(Plain-text engineering files)
++++++

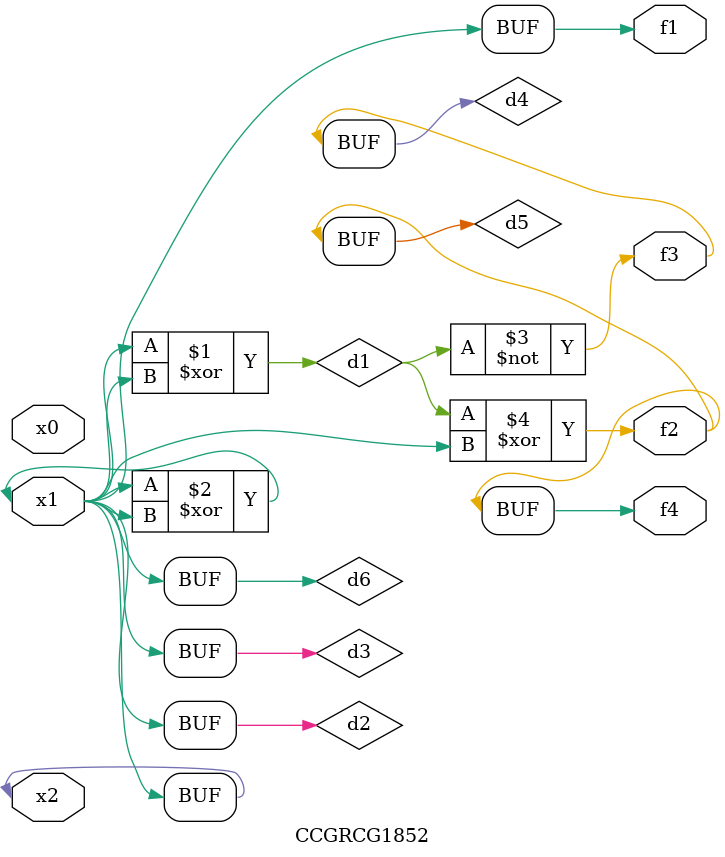
<source format=v>
module CCGRCG1852(
	input x0, x1, x2,
	output f1, f2, f3, f4
);

	wire d1, d2, d3, d4, d5, d6;

	xor (d1, x1, x2);
	buf (d2, x1, x2);
	xor (d3, x1, x2);
	nor (d4, d1);
	xor (d5, d1, d2);
	buf (d6, d2, d3);
	assign f1 = d6;
	assign f2 = d5;
	assign f3 = d4;
	assign f4 = d5;
endmodule

</source>
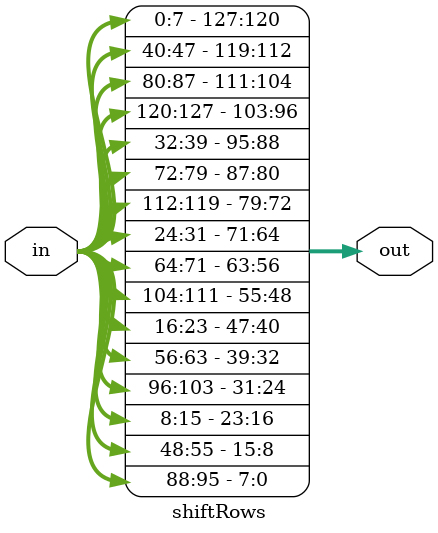
<source format=v>
module shiftRows(
  input [0:127] in,
  output [0:127] out
);

  //first row r=0 is not shifted 
  assign out[0+:8] = in[0+:8];
  assign out[32+:8] = in[32+:8];
  assign out[64+:8] = in[64+:8];
  assign out[96+:8] = in[96+:8];

  //second row r=1 left shifted by 1
  assign out[8+:8] = in[40+:8];
  assign out[40+:8] = in[72+:8];
  assign out[72+:8] = in[104+:8];
  assign out[104+:8] = in[8+:8];

  //third row r=2 left shifted by 2 
  assign out[16+:8] = in[80+:8];
  assign out[48+:8] = in[112+:8];
  assign out[80+:8] = in[16+:8];
  assign out[112+:8] = in[48+:8];

  //fourth row r=3 left shifted by 3
  assign out[24+:8] = in [120+:8];
  assign out[56+:8] = in[24+:8];
  assign out[88+:8] = in[56+:8];
  assign out[120+:8] = in[88+:8];

endmodule

</source>
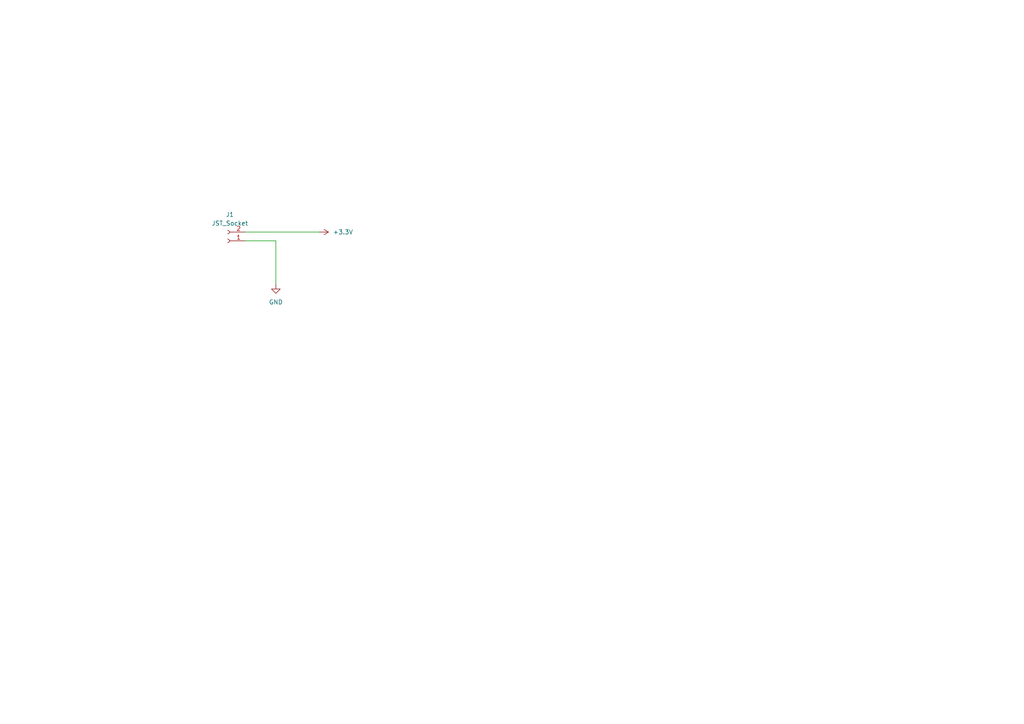
<source format=kicad_sch>
(kicad_sch
	(version 20250114)
	(generator "eeschema")
	(generator_version "9.0")
	(uuid "05139d1e-a7b7-4fc2-9a20-cdeeacd54342")
	(paper "A4")
	
	(wire
		(pts
			(xy 71.12 69.85) (xy 80.01 69.85)
		)
		(stroke
			(width 0)
			(type default)
		)
		(uuid "9c676e3a-e73d-440c-a639-d065d803e92b")
	)
	(wire
		(pts
			(xy 71.12 67.31) (xy 92.71 67.31)
		)
		(stroke
			(width 0)
			(type default)
		)
		(uuid "bb64aafc-0e07-49aa-839f-a8cade2aa8aa")
	)
	(wire
		(pts
			(xy 80.01 69.85) (xy 80.01 82.55)
		)
		(stroke
			(width 0)
			(type default)
		)
		(uuid "e8572c31-6de4-41a7-8f26-73c6a9bc7b80")
	)
	(symbol
		(lib_id "Connector:Conn_01x02_Socket")
		(at 66.04 69.85 180)
		(unit 1)
		(exclude_from_sim no)
		(in_bom yes)
		(on_board yes)
		(dnp no)
		(fields_autoplaced yes)
		(uuid "349e4657-78a4-437c-86e5-d1eccb631eee")
		(property "Reference" "J1"
			(at 66.675 62.23 0)
			(effects
				(font
					(size 1.27 1.27)
				)
			)
		)
		(property "Value" "JST_Socket"
			(at 66.675 64.77 0)
			(effects
				(font
					(size 1.27 1.27)
				)
			)
		)
		(property "Footprint" ""
			(at 66.04 69.85 0)
			(effects
				(font
					(size 1.27 1.27)
				)
				(hide yes)
			)
		)
		(property "Datasheet" "~"
			(at 66.04 69.85 0)
			(effects
				(font
					(size 1.27 1.27)
				)
				(hide yes)
			)
		)
		(property "Description" "Generic connector, single row, 01x02, script generated"
			(at 66.04 69.85 0)
			(effects
				(font
					(size 1.27 1.27)
				)
				(hide yes)
			)
		)
		(pin "2"
			(uuid "8c67c585-acc8-42aa-b2b7-3a1fbe0411a9")
		)
		(pin "1"
			(uuid "cd335832-32ad-42ad-963b-429c4a484d52")
		)
		(instances
			(project ""
				(path "/02d41798-b312-4981-a73c-79d229ea5c8e/90a49e63-3170-4e2d-9660-b30524b44ab2"
					(reference "J1")
					(unit 1)
				)
			)
		)
	)
	(symbol
		(lib_id "power:GND")
		(at 80.01 82.55 0)
		(unit 1)
		(exclude_from_sim no)
		(in_bom yes)
		(on_board yes)
		(dnp no)
		(fields_autoplaced yes)
		(uuid "40b4fd79-7855-45c2-8428-3c3c4f7c1918")
		(property "Reference" "#PWR01"
			(at 80.01 88.9 0)
			(effects
				(font
					(size 1.27 1.27)
				)
				(hide yes)
			)
		)
		(property "Value" "GND"
			(at 80.01 87.63 0)
			(effects
				(font
					(size 1.27 1.27)
				)
			)
		)
		(property "Footprint" ""
			(at 80.01 82.55 0)
			(effects
				(font
					(size 1.27 1.27)
				)
				(hide yes)
			)
		)
		(property "Datasheet" ""
			(at 80.01 82.55 0)
			(effects
				(font
					(size 1.27 1.27)
				)
				(hide yes)
			)
		)
		(property "Description" "Power symbol creates a global label with name \"GND\" , ground"
			(at 80.01 82.55 0)
			(effects
				(font
					(size 1.27 1.27)
				)
				(hide yes)
			)
		)
		(pin "1"
			(uuid "935184b8-efdb-4001-87ae-4aff8f0cf573")
		)
		(instances
			(project ""
				(path "/02d41798-b312-4981-a73c-79d229ea5c8e/90a49e63-3170-4e2d-9660-b30524b44ab2"
					(reference "#PWR01")
					(unit 1)
				)
			)
		)
	)
	(symbol
		(lib_id "power:+3.3V")
		(at 92.71 67.31 270)
		(unit 1)
		(exclude_from_sim no)
		(in_bom yes)
		(on_board yes)
		(dnp no)
		(fields_autoplaced yes)
		(uuid "97190b02-a104-481e-b6e6-8de1ef15d391")
		(property "Reference" "#PWR02"
			(at 88.9 67.31 0)
			(effects
				(font
					(size 1.27 1.27)
				)
				(hide yes)
			)
		)
		(property "Value" "+3.3V"
			(at 96.52 67.3099 90)
			(effects
				(font
					(size 1.27 1.27)
				)
				(justify left)
			)
		)
		(property "Footprint" ""
			(at 92.71 67.31 0)
			(effects
				(font
					(size 1.27 1.27)
				)
				(hide yes)
			)
		)
		(property "Datasheet" ""
			(at 92.71 67.31 0)
			(effects
				(font
					(size 1.27 1.27)
				)
				(hide yes)
			)
		)
		(property "Description" "Power symbol creates a global label with name \"+3.3V\""
			(at 92.71 67.31 0)
			(effects
				(font
					(size 1.27 1.27)
				)
				(hide yes)
			)
		)
		(pin "1"
			(uuid "ef72c12f-745d-42d7-8a6f-fa154e53a2fc")
		)
		(instances
			(project ""
				(path "/02d41798-b312-4981-a73c-79d229ea5c8e/90a49e63-3170-4e2d-9660-b30524b44ab2"
					(reference "#PWR02")
					(unit 1)
				)
			)
		)
	)
)

</source>
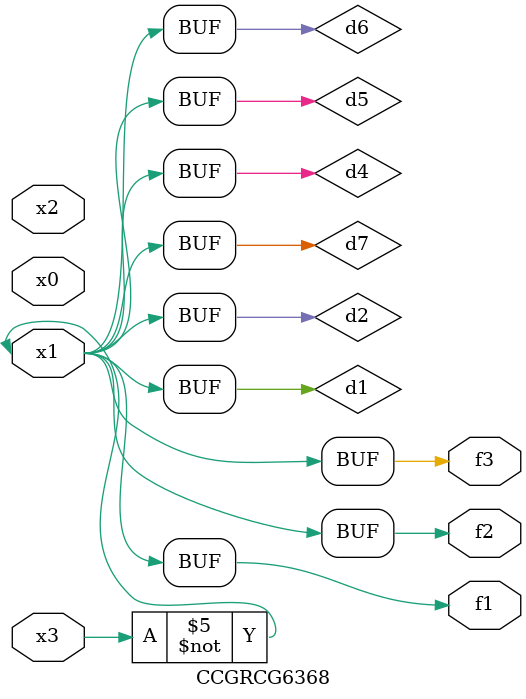
<source format=v>
module CCGRCG6368(
	input x0, x1, x2, x3,
	output f1, f2, f3
);

	wire d1, d2, d3, d4, d5, d6, d7;

	not (d1, x3);
	buf (d2, x1);
	xnor (d3, d1, d2);
	nor (d4, d1);
	buf (d5, d1, d2);
	buf (d6, d4, d5);
	nand (d7, d4);
	assign f1 = d6;
	assign f2 = d7;
	assign f3 = d6;
endmodule

</source>
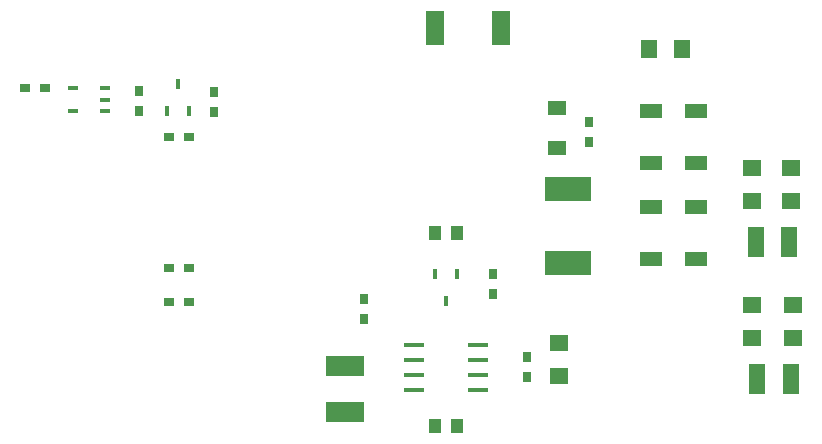
<source format=gbr>
G04 DipTrace 2.4.0.2*
%INUpper_p_mask.gbr*%
%MOIN*%
%ADD52R,0.0354X0.0157*%
%ADD54R,0.0709X0.0157*%
%ADD56R,0.063X0.0551*%
%ADD58R,0.063X0.1181*%
%ADD60R,0.0551X0.063*%
%ADD62R,0.0354X0.0315*%
%ADD64R,0.0315X0.0354*%
%ADD66R,0.0551X0.0984*%
%ADD68R,0.0177X0.0335*%
%ADD75R,0.063X0.0472*%
%ADD77R,0.0748X0.0472*%
%ADD81R,0.126X0.0669*%
%ADD83R,0.0433X0.0512*%
%ADD85R,0.1535X0.0846*%
%FSLAX44Y44*%
G04*
G70*
G90*
G75*
G01*
%LNTopPaste*%
%LPD*%
D85*
X20937Y6687D3*
Y9148D3*
D83*
X17250Y1250D3*
X16502D3*
D81*
X13500Y3250D3*
Y1715D3*
D83*
X17251Y7687D3*
X16503D3*
D77*
X23687Y6812D3*
Y8545D3*
X25188Y6812D3*
Y8545D3*
X23687Y10000D3*
Y11732D3*
X25188Y10000D3*
Y11732D3*
D75*
X20562Y10500D3*
Y11839D3*
D68*
X7563Y11750D3*
X8311D3*
X7937Y12656D3*
D66*
X27188Y7375D3*
X28290D3*
X27250Y2812D3*
X28352D3*
D64*
X21625Y11375D3*
Y10706D3*
D62*
X7625Y10875D3*
X8294D3*
D64*
X6625Y11750D3*
Y12419D3*
D62*
X3500Y12500D3*
X2831D3*
D60*
X24750Y13812D3*
X23648D3*
D58*
X16501Y14500D3*
X18706D3*
D64*
X9125Y12375D3*
Y11706D3*
X18438Y5625D3*
Y6294D3*
X19563Y2875D3*
Y3544D3*
D56*
X20625Y4000D3*
Y2898D3*
D64*
X14125Y4813D3*
Y5482D3*
D62*
X7625Y6500D3*
X8294D3*
X7625Y5375D3*
X8294D3*
D56*
X28440Y4187D3*
Y5289D3*
X27065Y4187D3*
Y5289D3*
X28377Y8750D3*
Y9852D3*
X27065Y8750D3*
Y9852D3*
D54*
X15812Y3937D3*
Y3437D3*
Y2937D3*
Y2437D3*
X17938D3*
Y2937D3*
Y3437D3*
Y3937D3*
D52*
X5500Y11750D3*
Y12124D3*
Y12498D3*
X4437D3*
Y11750D3*
D68*
X17250Y6312D3*
X16502D3*
X16876Y5407D3*
M02*

</source>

++++++

Pick out all lines from the data above in which the word "shifted" appears.

REPLY:
  //first row r=0 is not shifted 
  //second row r=1 left shifted by 1
  //third row r=2 left shifted by 2 
  //fourth row r=3 left shifted by 3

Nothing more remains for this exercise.